Источниковой базой данного исследования послужили текстовые онлайн-архивы двух крупнейших общенациональных газет - The New York Times и The Washington Post, - а также влиятельного регионального издания St. Louis Post-Dispatch за период с 1 января 1989 г. по 31 декабря 2017 г., стенограммы ведущих новостных программ широковещательного телевидения American Broadcasting Company (ABC), National Broadcasting Company (NBC) и Columbia Broadcasting System (CBS), охватывающие этот же временной отрезок подборки программ трех основных сетей кабельного телевидения - Cable News Network (CNN), Fox News Channel и Microsoft/National Broadcasting Company (MSNBC) за 2000-2017 гг. - и материалы шести наиболее популярных в США сетевых изданий, хранящиеся в интернет-архиве Archive.org начиная с 2012 г. (Breitbart News, Buzz Feed Politics, Daily Caller, Huff Post Politics, Politico и TheBlaze) [Kavanagh et al. 2019, pp. 22-26].
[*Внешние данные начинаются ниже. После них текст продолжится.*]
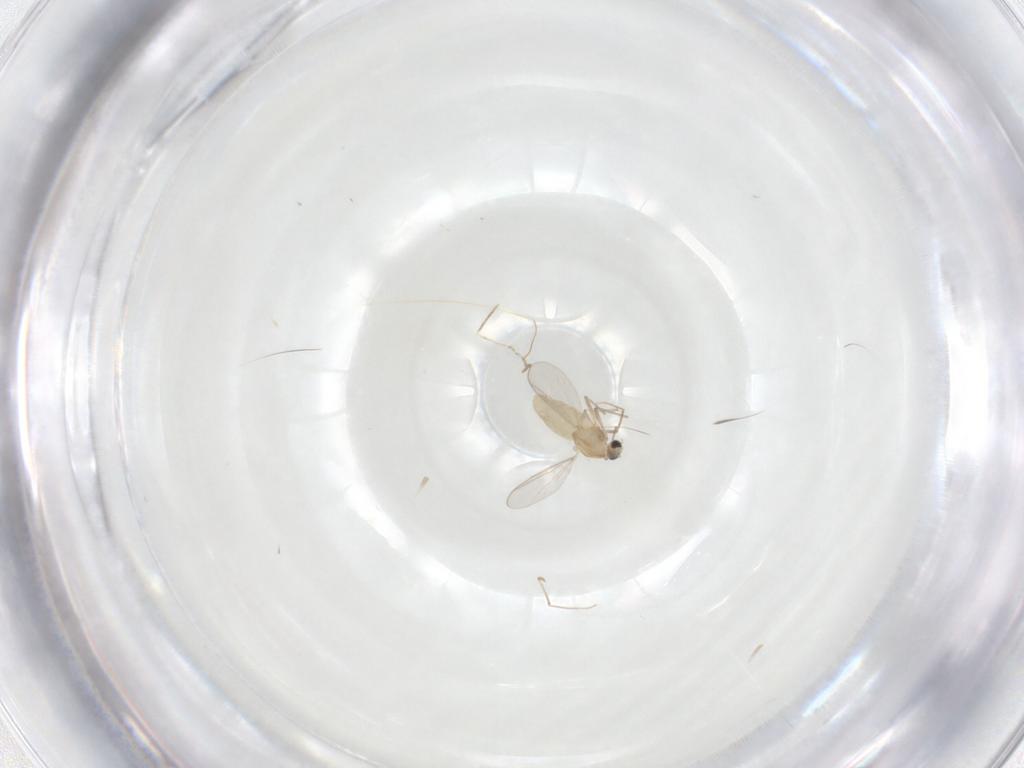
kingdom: Animalia
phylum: Arthropoda
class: Insecta
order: Diptera
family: Chironomidae
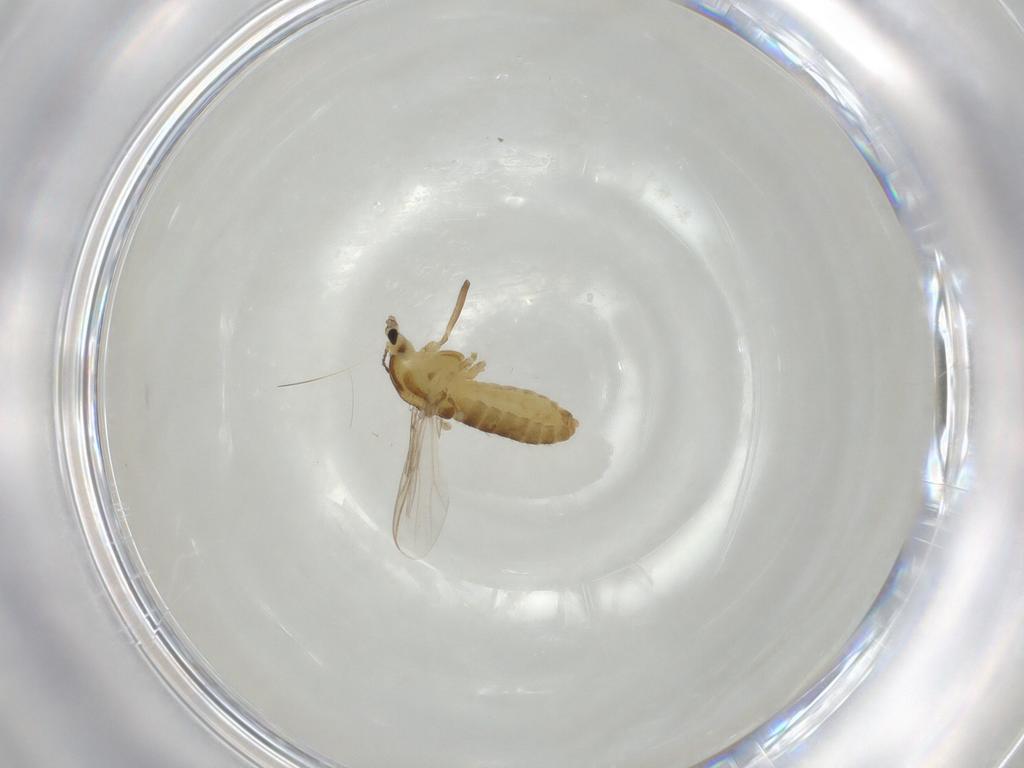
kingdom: Animalia
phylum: Arthropoda
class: Insecta
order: Diptera
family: Chironomidae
Каждый из анализируемых массивов газетных материалов и стенограмм теленовостей был хронологически разделен на две части - до и после

1 января 2000 г., поскольку, как отмечают авторы исследования, примерно в это время в американской медиаин-дустрии произошли два серьезных изменения: во-первых, с этого года резко увеличилась аудитория всех трех основных сетей кабельного телевидения и, во-вторых, количество пользователей Интернета превысило 50% от общего числа граждан США [Kavanagк & а1. 2019, р. 33].

Для сравнительного анализа текстов источников применялся разработанный в корпорации программный модуль RAND-Lex, алгоритм действия которого основан на вычислении частоты использования в исследуемых материалах определенных слов, словосочетаний и фраз, соотносимых с набором лингвистических характеристик, сгруппированных в 15 смысловых категорий. Так, например, выражения «я чувствую, что...», «я уверен...», «мне кажется...», «я полагаю.» отнесены к категории «личная точка зрения»; слова и словосочетания «я сожалею. », «радость», «страх», «вызывает опасение, что.» -к категории «эмоции»; «все», «каждый», «исключительно», «больше», «меньше», «в частности», «конкретно» - к категории «уточнение» и т. д. [Kavanagк & а1. 2019, рр. 36-39].

Исследование показало, что на протяжении всего рассматриваемого периода при освещении новостей в газетных публикациях сохранялся так называемый стиль репортажа, однако в плане использования языковых средств произошли заметные количественные изменения. Например, в публикациях до 2000 г. преимущественное внимание уделялось конкретным событиям и контексту, в котором они происходили, чаще упоминались время, официальные названия организаций, учреждений, должностей, нередко использовалась уточняющая лексика для раскрытия деталей новостных сюжетов. После

2000 г. репортажи все более приобретают повествовательный, а не аналитический характер, при этом в них стали отчетливее проявляться личные точки зрения, мнения и эмоции авторов и комментаторов.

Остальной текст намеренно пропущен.